◆ **EXERCISE OBJECTIVE**
All of the entries below are to be copied without any alteration.
---
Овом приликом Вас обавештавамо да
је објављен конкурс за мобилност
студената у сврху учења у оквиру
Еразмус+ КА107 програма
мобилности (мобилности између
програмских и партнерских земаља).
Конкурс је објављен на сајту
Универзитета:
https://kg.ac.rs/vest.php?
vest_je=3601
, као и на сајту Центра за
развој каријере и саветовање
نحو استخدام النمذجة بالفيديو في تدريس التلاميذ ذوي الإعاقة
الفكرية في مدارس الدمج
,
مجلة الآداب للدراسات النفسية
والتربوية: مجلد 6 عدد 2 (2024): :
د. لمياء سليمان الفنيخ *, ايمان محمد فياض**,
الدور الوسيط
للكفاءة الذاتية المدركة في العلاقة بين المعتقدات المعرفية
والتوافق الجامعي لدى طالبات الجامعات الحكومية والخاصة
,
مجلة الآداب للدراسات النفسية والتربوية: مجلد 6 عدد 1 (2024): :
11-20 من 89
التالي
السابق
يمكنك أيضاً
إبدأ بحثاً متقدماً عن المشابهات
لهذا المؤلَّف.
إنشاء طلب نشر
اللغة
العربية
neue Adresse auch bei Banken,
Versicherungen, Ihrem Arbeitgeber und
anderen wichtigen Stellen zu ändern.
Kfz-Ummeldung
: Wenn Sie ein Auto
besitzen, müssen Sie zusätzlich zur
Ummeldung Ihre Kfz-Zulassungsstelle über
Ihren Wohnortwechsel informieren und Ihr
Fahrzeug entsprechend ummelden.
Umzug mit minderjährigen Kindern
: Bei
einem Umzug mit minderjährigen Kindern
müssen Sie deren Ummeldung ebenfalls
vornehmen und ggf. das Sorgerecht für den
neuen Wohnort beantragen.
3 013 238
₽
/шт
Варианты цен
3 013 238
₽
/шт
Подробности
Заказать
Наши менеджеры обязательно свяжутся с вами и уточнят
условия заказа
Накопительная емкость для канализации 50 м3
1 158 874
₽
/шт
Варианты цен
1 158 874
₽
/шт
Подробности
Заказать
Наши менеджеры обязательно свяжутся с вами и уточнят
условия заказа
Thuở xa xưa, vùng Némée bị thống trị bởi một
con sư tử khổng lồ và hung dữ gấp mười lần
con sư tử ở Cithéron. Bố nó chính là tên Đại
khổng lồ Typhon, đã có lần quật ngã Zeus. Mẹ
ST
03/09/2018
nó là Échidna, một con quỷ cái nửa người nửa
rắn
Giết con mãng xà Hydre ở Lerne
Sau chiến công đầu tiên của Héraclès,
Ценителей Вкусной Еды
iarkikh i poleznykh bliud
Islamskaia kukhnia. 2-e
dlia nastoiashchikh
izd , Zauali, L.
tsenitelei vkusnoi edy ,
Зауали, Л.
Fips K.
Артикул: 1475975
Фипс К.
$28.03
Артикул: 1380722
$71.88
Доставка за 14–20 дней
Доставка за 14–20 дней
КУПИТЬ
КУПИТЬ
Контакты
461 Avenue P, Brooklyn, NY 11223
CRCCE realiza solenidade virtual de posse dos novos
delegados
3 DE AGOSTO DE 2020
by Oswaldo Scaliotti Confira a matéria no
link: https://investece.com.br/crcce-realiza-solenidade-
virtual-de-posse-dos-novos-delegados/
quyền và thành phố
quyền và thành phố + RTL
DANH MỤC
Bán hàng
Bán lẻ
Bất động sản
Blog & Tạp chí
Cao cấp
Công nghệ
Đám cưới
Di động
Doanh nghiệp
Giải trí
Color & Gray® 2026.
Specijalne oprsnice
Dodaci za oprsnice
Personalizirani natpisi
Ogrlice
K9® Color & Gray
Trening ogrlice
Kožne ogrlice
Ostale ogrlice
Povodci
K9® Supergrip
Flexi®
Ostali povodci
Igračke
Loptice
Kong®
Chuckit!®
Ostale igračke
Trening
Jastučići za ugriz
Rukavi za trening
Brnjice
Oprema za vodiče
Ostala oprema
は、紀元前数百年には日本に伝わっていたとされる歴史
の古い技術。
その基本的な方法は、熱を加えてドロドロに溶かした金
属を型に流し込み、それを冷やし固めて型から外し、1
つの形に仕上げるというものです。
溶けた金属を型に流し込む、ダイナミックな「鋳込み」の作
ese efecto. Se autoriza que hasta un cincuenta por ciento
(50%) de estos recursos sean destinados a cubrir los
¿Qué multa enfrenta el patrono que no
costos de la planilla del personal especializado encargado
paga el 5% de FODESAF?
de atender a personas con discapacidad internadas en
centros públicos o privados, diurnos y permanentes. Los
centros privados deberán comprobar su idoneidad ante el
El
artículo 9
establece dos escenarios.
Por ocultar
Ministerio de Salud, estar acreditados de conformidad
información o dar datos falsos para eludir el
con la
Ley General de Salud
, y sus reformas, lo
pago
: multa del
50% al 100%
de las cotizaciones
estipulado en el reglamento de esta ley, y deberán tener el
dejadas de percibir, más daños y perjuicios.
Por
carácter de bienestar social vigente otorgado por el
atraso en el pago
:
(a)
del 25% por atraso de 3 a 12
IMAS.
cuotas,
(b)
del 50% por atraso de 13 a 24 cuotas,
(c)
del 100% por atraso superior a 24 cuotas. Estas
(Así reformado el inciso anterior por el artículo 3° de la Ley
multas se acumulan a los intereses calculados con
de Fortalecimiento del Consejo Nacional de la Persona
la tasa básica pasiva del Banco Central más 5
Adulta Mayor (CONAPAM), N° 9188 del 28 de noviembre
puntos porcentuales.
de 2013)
---
◆ **ANSWER SECTION**
Овом приликом Вас обавештавамо да
је објављен конкурс за мобилност
студената у сврху учења у оквиру
Еразмус+ КА107 програма
мобилности (мобилности између
програмских и партнерских земаља).
Конкурс је објављен на сајту
Универзитета:
https://kg.ac.rs/vest.php?
vest_je=3601
, као и на сајту Центра за
развој каријере и саветовање
نحو استخدام النمذجة بالفيديو في تدريس التلاميذ ذوي الإعاقة
الفكرية في مدارس الدمج
,
مجلة الآداب للدراسات النفسية
والتربوية: مجلد 6 عدد 2 (2024): :
د. لمياء سليمان الفنيخ *, ايمان محمد فياض**,
الدور الوسيط
للكفاءة الذاتية المدركة في العلاقة بين المعتقدات المعرفية
والتوافق الجامعي لدى طالبات الجامعات الحكومية والخاصة
,
مجلة الآداب للدراسات النفسية والتربوية: مجلد 6 عدد 1 (2024): :
11-20 من 89
التالي
السابق
يمكنك أيضاً
إبدأ بحثاً متقدماً عن المشابهات
لهذا المؤلَّف.
إنشاء طلب نشر
اللغة
العربية
neue Adresse auch bei Banken,
Versicherungen, Ihrem Arbeitgeber und
anderen wichtigen Stellen zu ändern.
Kfz-Ummeldung
: Wenn Sie ein Auto
besitzen, müssen Sie zusätzlich zur
Ummeldung Ihre Kfz-Zulassungsstelle über
Ihren Wohnortwechsel informieren und Ihr
Fahrzeug entsprechend ummelden.
Umzug mit minderjährigen Kindern
: Bei
einem Umzug mit minderjährigen Kindern
müssen Sie deren Ummeldung ebenfalls
vornehmen und ggf. das Sorgerecht für den
neuen Wohnort beantragen.
3 013 238
₽
/шт
Варианты цен
3 013 238
₽
/шт
Подробности
Заказать
Наши менеджеры обязательно свяжутся с вами и уточнят
условия заказа
Накопительная емкость для канализации 50 м3
1 158 874
₽
/шт
Варианты цен
1 158 874
₽
/шт
Подробности
Заказать
Наши менеджеры обязательно свяжутся с вами и уточнят
условия заказа
Thuở xa xưa, vùng Némée bị thống trị bởi một
con sư tử khổng lồ và hung dữ gấp mười lần
con sư tử ở Cithéron. Bố nó chính là tên Đại
khổng lồ Typhon, đã có lần quật ngã Zeus. Mẹ
ST
03/09/2018
nó là Échidna, một con quỷ cái nửa người nửa
rắn
Giết con mãng xà Hydre ở Lerne
Sau chiến công đầu tiên của Héraclès,
Ценителей Вкусной Еды
iarkikh i poleznykh bliud
Islamskaia kukhnia. 2-e
dlia nastoiashchikh
izd , Zauali, L.
tsenitelei vkusnoi edy ,
Зауали, Л.
Fips K.
Артикул: 1475975
Фипс К.
$28.03
Артикул: 1380722
$71.88
Доставка за 14–20 дней
Доставка за 14–20 дней
КУПИТЬ
КУПИТЬ
Контакты
461 Avenue P, Brooklyn, NY 11223
CRCCE realiza solenidade virtual de posse dos novos
delegados
3 DE AGOSTO DE 2020
by Oswaldo Scaliotti Confira a matéria no
link: https://investece.com.br/crcce-realiza-solenidade-
virtual-de-posse-dos-novos-delegados/
quyền và thành phố
quyền và thành phố + RTL
DANH MỤC
Bán hàng
Bán lẻ
Bất động sản
Blog & Tạp chí
Cao cấp
Công nghệ
Đám cưới
Di động
Doanh nghiệp
Giải trí
Color & Gray® 2026.
Specijalne oprsnice
Dodaci za oprsnice
Personalizirani natpisi
Ogrlice
K9® Color & Gray
Trening ogrlice
Kožne ogrlice
Ostale ogrlice
Povodci
K9® Supergrip
Flexi®
Ostali povodci
Igračke
Loptice
Kong®
Chuckit!®
Ostale igračke
Trening
Jastučići za ugriz
Rukavi za trening
Brnjice
Oprema za vodiče
Ostala oprema
は、紀元前数百年には日本に伝わっていたとされる歴史
の古い技術。
その基本的な方法は、熱を加えてドロドロに溶かした金
属を型に流し込み、それを冷やし固めて型から外し、1
つの形に仕上げるというものです。
溶けた金属を型に流し込む、ダイナミックな「鋳込み」の作
ese efecto. Se autoriza que hasta un cincuenta por ciento
(50%) de estos recursos sean destinados a cubrir los
¿Qué multa enfrenta el patrono que no
costos de la planilla del personal especializado encargado
paga el 5% de FODESAF?
de atender a personas con discapacidad internadas en
centros públicos o privados, diurnos y permanentes. Los
centros privados deberán comprobar su idoneidad ante el
El
artículo 9
establece dos escenarios.
Por ocultar
Ministerio de Salud, estar acreditados de conformidad
información o dar datos falsos para eludir el
con la
Ley General de Salud
, y sus reformas, lo
pago
: multa del
50% al 100%
de las cotizaciones
estipulado en el reglamento de esta ley, y deberán tener el
dejadas de percibir, más daños y perjuicios.
Por
carácter de bienestar social vigente otorgado por el
atraso en el pago
:
(a)
del 25% por atraso de 3 a 12
IMAS.
cuotas,
(b)
del 50% por atraso de 13 a 24 cuotas,
(c)
del 100% por atraso superior a 24 cuotas. Estas
(Así reformado el inciso anterior por el artículo 3° de la Ley
multas se acumulan a los intereses calculados con
de Fortalecimiento del Consejo Nacional de la Persona
la tasa básica pasiva del Banco Central más 5
Adulta Mayor (CONAPAM), N° 9188 del 28 de noviembre
puntos porcentuales.
de 2013)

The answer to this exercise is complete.